To prevent gases from compromising the tube's vacuum, modern tubes are constructed with "getters", which are usually small, circular troughs filled with metals that oxidize quickly, barium being the most common. While the tube envelope is being evacuated, the internal parts except the getter are heated by RF induction heating to help free any remaining gases from the metal parts. The tube is then sealed and the getter is heated to a high temperature, again by radio frequency induction heating. This causes some material from the getter to evaporate, reacting with any residual gases and usually leaving a silver-colored metallic deposit on the inside of the envelope of the tube. The getter continues to absorb small amounts of gas that may leak into the tube during its working life. If a tube develops a serious leak in the envelope, this deposit turns a white color as it reacts with atmospheric oxygen. Large transmitting and specialized tubes often use more exotic getter materials, such as zirconium. Early gettered tubes used phosphorus based getters and these tubes are easily identifiable, as the phosphorus leaves a characteristic orange or rainbow deposit on the glass. The use of phosphorus was short-lived and was quickly replaced by the superior barium getters. Unlike the barium getters, the phosphorus did not absorb any further gases once it had fired.

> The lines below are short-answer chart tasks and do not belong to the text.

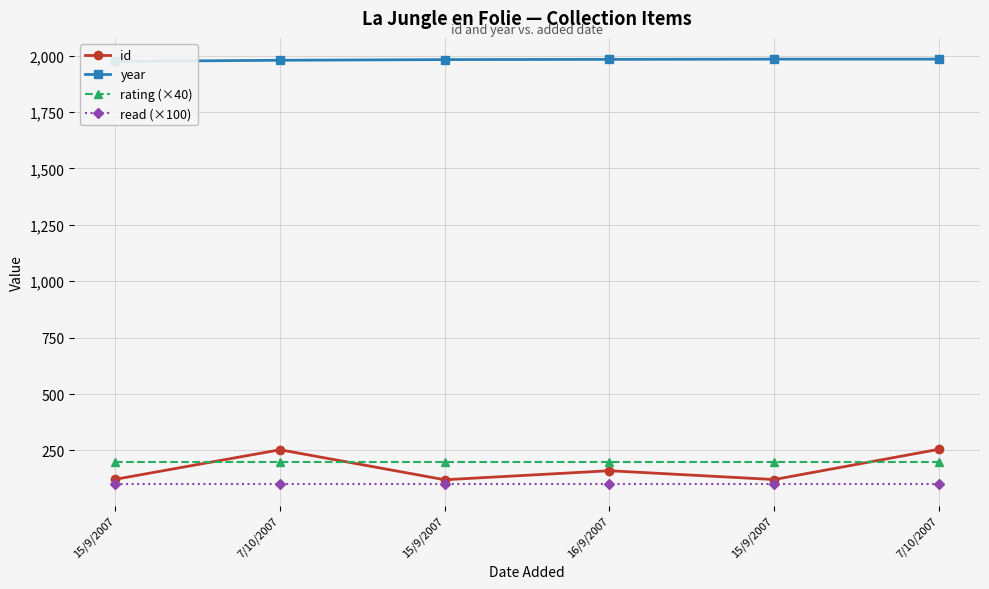

True or false: id and read (×100) intersect in this chart.

False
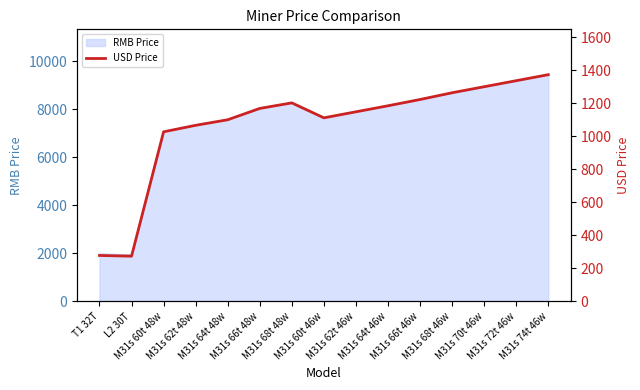

Which has a higher value, M31s 62t 48w or M31s 64t 48w?

M31s 64t 48w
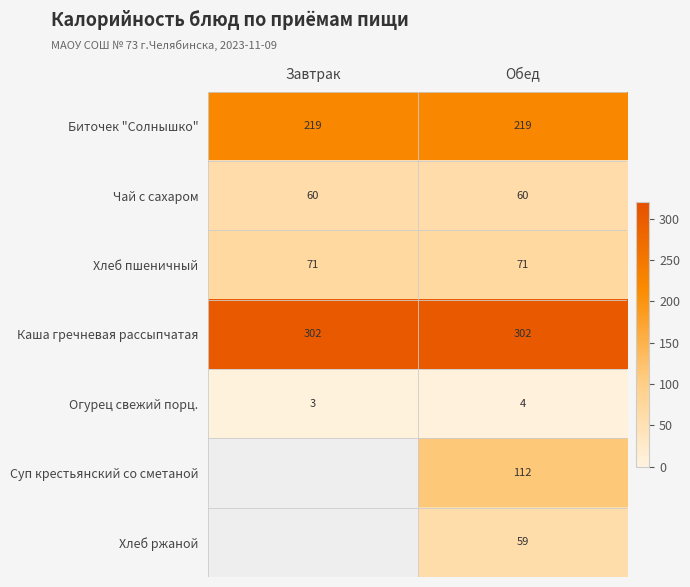

At which category is the sum across all series the highest?

Обед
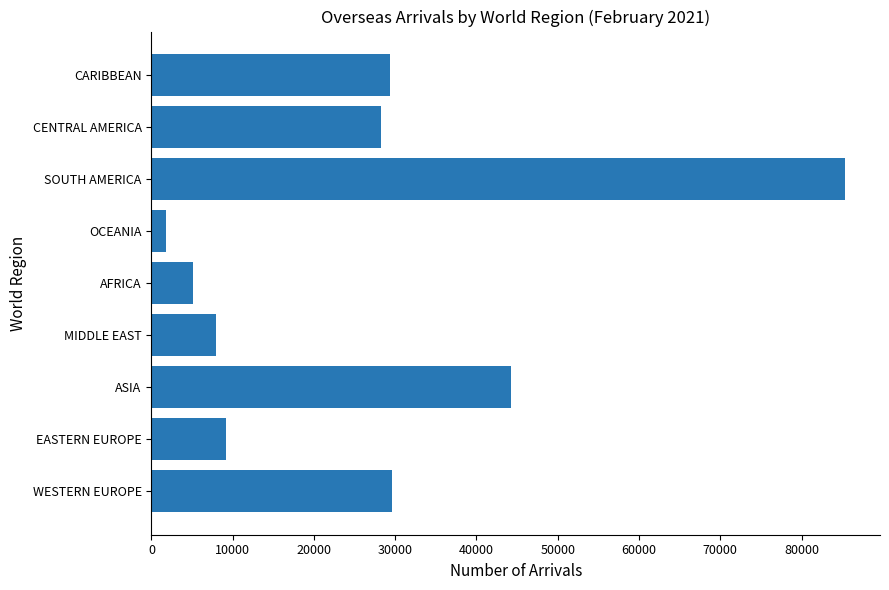

What is the change in value from OCEANIA to SOUTH AMERICA?

+83579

Large transmitting tubes have carbonized tungsten filaments containing a small trace (1% to 2%) of thorium. An extremely thin (molecular) layer of thorium atoms forms on the outside of the wire's carbonized layer and, when heated, serve as an efficient source of electrons. The thorium slowly evaporates from the wire surface, while new thorium atoms diffuse to the surface to replace them. Such thoriated tungsten cathodes usually deliver lifetimes in the tens of thousands of hours. The end-of-life scenario for a thoriated-tungsten filament is when the carbonized layer has mostly been converted back into another form of tungsten carbide and emission begins to drop off rapidly; a complete loss of Thorium has never been found to be a factor in the end-of-life in a tube with this type of emitter. The highest reported tube life is held by an Eimac power tetrode used in a Los Angeles radio station's transmitter, which was removed from service after 80,000 hours (~9 years) of operation. It has been said[who?] that transmitters with vacuum tubes are better able to survive lightning strikes than transistor transmitters do. While it was commonly believed that at rf power levels above approx. 20 kilowatts, vacuum tubes were more efficient than solid state circuits, this is no longer the case especially in medium wave (AM broadcast) service where solid state transmitters at nearly all power levels have measurably higher efficiency. FM broadcast transmitters with solid state power amplifiers up to approx. 15 kW also show better overall mains-power efficiency than tube-based power amplifiers. recommend directory: 48cm 30LEDS SMD3528 LED Light Bar.